You must change /dev/ub* to /dev/sd* in /etc/fstab file.

Now my usb memory works fine.

Ciao

----------

## comio

 *detz wrote:*   

> I don't even know what I'm getting...how do you test the speed when you're coping files?

 

I test with "cp -g [src] [dest]".

ciao

----------

## dsd

yep.. /dev/uba (the ub driver) is slow. use usb-storage for now.

----------

## eelke

HAL_9000:

Do you have scsi and scsi disk support enabled in your 2.6.9 kernel?

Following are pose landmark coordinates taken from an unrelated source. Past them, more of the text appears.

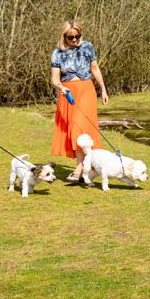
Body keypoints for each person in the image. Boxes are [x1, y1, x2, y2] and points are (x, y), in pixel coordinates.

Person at [50, 21, 109, 182]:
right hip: (68, 92)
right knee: (73, 129)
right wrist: (61, 87)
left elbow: (95, 69)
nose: (74, 40)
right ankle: (87, 166)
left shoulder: (87, 47)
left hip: (86, 91)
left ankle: (79, 168)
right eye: (71, 37)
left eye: (77, 36)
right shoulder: (57, 53)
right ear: (64, 36)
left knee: (80, 127)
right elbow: (55, 79)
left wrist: (103, 89)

You need these for sd? devices.

----------

## tisham

Yep yep ub driver IS slow(the low performance is the tell tale) but before you can use the scsi emulation make sure you deselect the ub driver it overrides scsi emul.I guess you can choose which one you use in your hotplug .conf but i dont know how.Similar to choosing to use yenta_socket over i82365 for pcmcia...

Hum.

Cheers,

Tish.

----------

## jsheedy

PostPosted: Sat Nov 27, 2004 1:53 am    Post subject: Help please  	Reply with quote Edit/Delete this post

I am having the same problems. I plug the unit in usbview sees the item. I have ide-scsi and usb_storage modules loading, and I have build sg into the kernel.

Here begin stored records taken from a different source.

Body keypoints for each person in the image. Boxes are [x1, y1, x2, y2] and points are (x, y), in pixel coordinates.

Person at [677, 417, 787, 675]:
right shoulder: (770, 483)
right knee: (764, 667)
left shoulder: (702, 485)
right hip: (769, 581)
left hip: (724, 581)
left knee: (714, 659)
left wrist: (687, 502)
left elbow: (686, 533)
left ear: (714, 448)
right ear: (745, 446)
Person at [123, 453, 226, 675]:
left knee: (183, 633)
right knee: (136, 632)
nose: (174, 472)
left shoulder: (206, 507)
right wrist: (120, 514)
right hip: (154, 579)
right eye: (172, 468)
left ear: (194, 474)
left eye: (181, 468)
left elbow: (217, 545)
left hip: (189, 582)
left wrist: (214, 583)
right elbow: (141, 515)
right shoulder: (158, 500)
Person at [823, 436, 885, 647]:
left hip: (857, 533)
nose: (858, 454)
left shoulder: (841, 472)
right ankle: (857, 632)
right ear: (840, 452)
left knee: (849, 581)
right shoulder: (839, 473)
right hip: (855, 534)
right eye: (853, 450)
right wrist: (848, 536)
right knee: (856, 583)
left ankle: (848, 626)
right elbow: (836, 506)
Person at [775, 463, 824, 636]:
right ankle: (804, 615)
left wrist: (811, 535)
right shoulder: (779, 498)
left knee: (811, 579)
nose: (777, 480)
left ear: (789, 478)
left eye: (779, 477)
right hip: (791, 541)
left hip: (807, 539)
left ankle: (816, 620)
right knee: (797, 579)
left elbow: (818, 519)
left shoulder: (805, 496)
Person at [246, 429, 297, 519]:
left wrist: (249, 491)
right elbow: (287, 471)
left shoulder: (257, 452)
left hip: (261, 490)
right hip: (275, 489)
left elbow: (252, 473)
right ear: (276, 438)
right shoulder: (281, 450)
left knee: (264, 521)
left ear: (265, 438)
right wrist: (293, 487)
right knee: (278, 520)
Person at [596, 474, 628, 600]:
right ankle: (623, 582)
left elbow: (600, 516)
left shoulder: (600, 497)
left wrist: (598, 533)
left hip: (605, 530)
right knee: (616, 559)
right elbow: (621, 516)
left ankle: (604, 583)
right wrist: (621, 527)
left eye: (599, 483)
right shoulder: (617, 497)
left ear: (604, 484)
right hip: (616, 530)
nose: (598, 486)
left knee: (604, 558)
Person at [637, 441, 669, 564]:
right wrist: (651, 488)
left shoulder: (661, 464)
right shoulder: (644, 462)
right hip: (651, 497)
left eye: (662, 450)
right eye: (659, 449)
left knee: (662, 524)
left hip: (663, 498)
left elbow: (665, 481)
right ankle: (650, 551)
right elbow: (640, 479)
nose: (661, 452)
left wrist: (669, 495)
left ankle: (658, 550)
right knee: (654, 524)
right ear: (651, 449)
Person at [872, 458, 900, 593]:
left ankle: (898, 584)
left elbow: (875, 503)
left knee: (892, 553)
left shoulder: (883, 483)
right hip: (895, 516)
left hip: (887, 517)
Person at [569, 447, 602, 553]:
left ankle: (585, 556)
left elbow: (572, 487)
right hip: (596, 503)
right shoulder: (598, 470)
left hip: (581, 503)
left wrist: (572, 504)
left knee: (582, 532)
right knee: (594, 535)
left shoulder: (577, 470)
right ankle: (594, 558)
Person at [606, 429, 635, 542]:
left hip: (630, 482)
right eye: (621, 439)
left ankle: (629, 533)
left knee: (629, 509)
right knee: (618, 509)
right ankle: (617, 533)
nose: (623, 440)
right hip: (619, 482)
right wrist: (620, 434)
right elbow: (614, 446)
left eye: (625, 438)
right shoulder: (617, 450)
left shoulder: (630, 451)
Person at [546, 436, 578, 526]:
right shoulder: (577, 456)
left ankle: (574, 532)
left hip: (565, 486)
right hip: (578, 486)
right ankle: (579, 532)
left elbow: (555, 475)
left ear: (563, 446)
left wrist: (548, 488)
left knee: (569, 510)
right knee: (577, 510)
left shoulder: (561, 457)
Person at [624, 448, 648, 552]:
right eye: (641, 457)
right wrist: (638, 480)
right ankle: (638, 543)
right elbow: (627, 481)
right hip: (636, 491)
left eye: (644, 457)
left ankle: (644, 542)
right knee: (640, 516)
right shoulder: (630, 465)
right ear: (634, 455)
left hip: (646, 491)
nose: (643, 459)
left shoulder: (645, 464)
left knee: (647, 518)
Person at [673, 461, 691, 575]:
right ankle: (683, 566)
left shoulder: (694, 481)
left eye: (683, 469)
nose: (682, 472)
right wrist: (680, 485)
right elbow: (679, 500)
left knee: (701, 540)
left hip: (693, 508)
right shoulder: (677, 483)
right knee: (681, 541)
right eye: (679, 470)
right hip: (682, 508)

System gentoo 2.6.9-gentoo-r4 #7 amdXP300 512MB adaptec 29160 U160 (36 gig hd, and yamaha burner) nothing new shows up under /proc partitions. Works on a mandrake system. I am not sure.

Thanks,

J

mathgeek wrote:

I had some trouble with my USB stick. I finally solved the problem by compiling a new kernel from the latest mm-sources. If you want to use a cardreader, make sure that you have

Code:

CONFIG_SCSI_MULTI_LUN=y

compiled this

set. Then all slots of the cardreader will be recognized.

You will also need support for USB mass storage:

Code:

CONFIG_USB_MASS_STORAGE=y

This is not available (maybe just for 2.4.x?).

----------